Text extract:
──────────

# Tree-based models - CART

In this section we will discuss the use of CART (**C**lassification **A**nd **R**egression **T**rees) and more specifically, we will use regression trees to predict claim frequencies.

In [None]:
require("arrow")
# require("CASdatasets") - Not necessary, as we saved the data as parquet file
require("rpart")
require("rpart.plot")
require("caret")
require("ggplot2")


options(repr.plot.width = 8, repr.plot.height = 6, repr.plot.res = 150)

In [None]:
dataset = read_parquet(file = "../data/dataset.parquet")

When performing machine learning, one way to assess the predictability of the model is to use *fresh* data, not used in the *learning* process and compute some metric. This is also a good way to check whether the model is overfitting the data.

In order to have *fresh* data available at a later stage, it is common to split the dataset into two:
 - a training set. This data is used to estimate/learn the model.
 - a test set. This data is used to check the performance of the model, once it has been learned.
 
The package *caret* provides a lot of helpful functions. One of them is *createDataPartition*. Let us now split the data into two pieces (80% - 20%), by relying on stratified sampling. We use stratified sampling to obtain a similar distribution of the number of claims in boths the training and the test set. 

In [None]:
set.seed(21)
in_training = createDataPartition(dataset$ClaimNb, times = 1, p = 0.8, list = FALSE)
training_set = dataset[in_training, ]
testing_set = dataset[-in_training, ]

Let us check the distribution of the variable *ClaimNb* among these two groups.

In [None]:
temp = dataset
temp$training = 0
temp[in_training, "in_train_set"] = 1
temp[-in_training, "in_train_set"] = 0

summary_table = 100*round(prop.table(with(temp, table(in_train_set, ClaimNb)), 1), 5)
summary_table
rm(temp)

## Package CART

We will use the package CART which allows to compute regression trees. rpart can be used for regression and classification. It also implements a method for *Poisson* data.

### Quick Example

Let us start with a simple example, using two covariates:



In [None]:
m0_rpart = rpart(cbind(Exposure, ClaimNb) ~ DriverAge + CarAge, 
                 data = training_set,
                 method = "poisson", 
                 control = rpart.control(cp = 0.01))
summary(m0_rpart)

It appears that the tree has a single node and has not been split further. This comes from the complexity parameter which penalizes the splitting. **By default**, the complexity parameter **cp = 0.01**, which is often too large for Poisson data with low frequencies.

Let us put **cp = 0**, but to keep a small tree we will also impose a maximum depth of 3.

In [None]:
m0_rpart = rpart(cbind(Exposure, ClaimNb) ~ DriverAge + CarAge, 
                 data = training_set,
                 control = rpart.control(cp = 0, maxdepth = 3))
summary(m0_rpart)

The easiest way to interpret a CART is probably to plot it (if it is not too large, though!). This can be achieved with the function *rpart.plot* from the package *rpart.plot*.

In [None]:
rpart.plot(m0_rpart, 
           type = 5, 
           extra = 101, 
           under = FALSE, 
           fallen.leaves = TRUE,
           digits = 3)

──────────

Exercise 1: Name every package the CART tutorial loads with a require() call that is not commented out.
Exercise 2: Reproduce the stretch of the CART tutorial from "### Quick Example" through "rpart.control(cp = 0.01))".

Data lines:
──────────

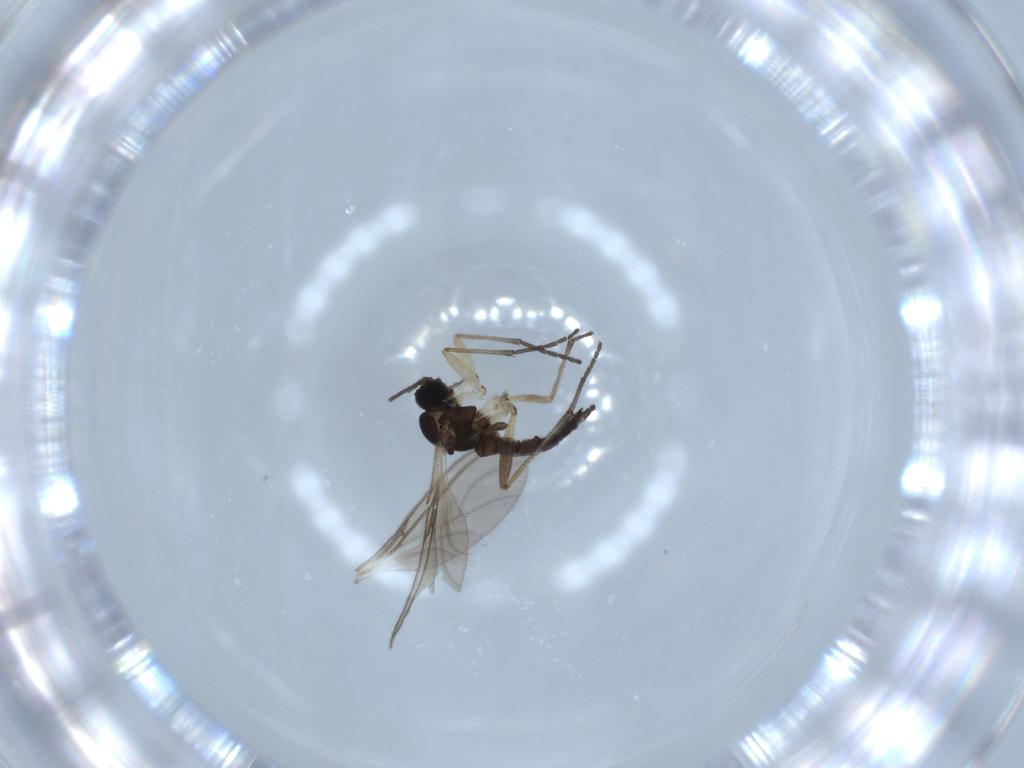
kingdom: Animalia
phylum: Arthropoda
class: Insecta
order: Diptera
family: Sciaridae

──────────

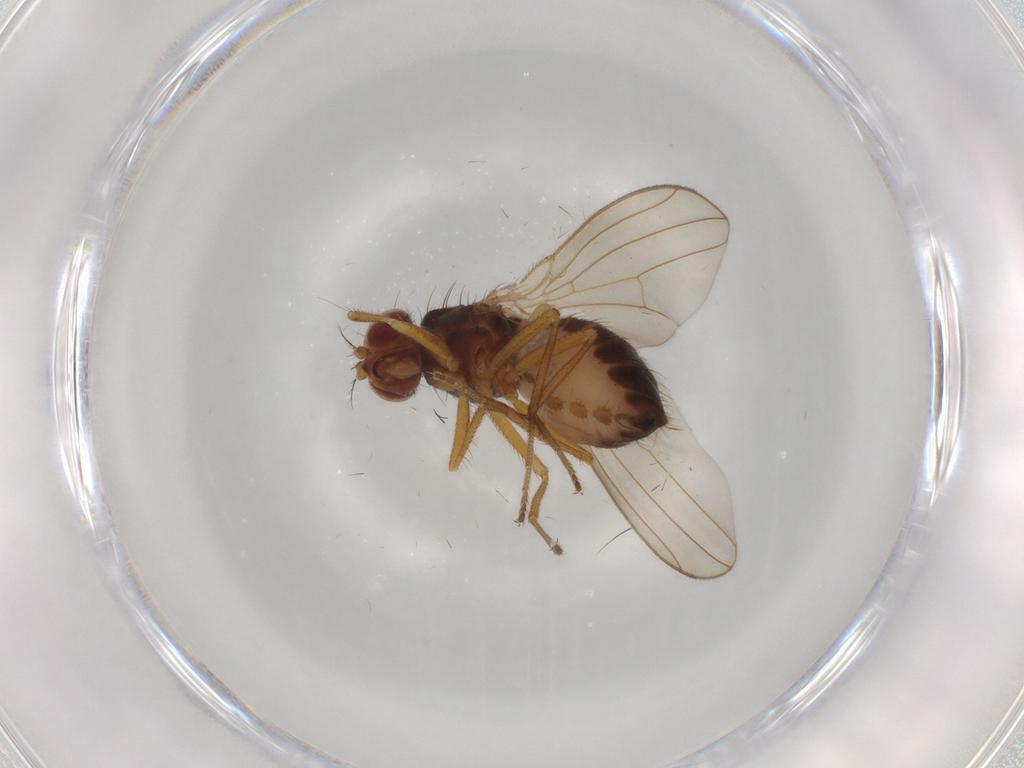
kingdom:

──────────

Full answer 1: arrow, rpart, rpart.plot, caret, ggplot2

Full answer 2:
### Quick Example

Let us start with a simple example, using two covariates:



In [None]:
m0_rpart = rpart(cbind(Exposure, ClaimNb) ~ DriverAge + CarAge, 
                 data = training_set,
                 method = "poisson", 
                 control = rpart.control(cp = 0.01))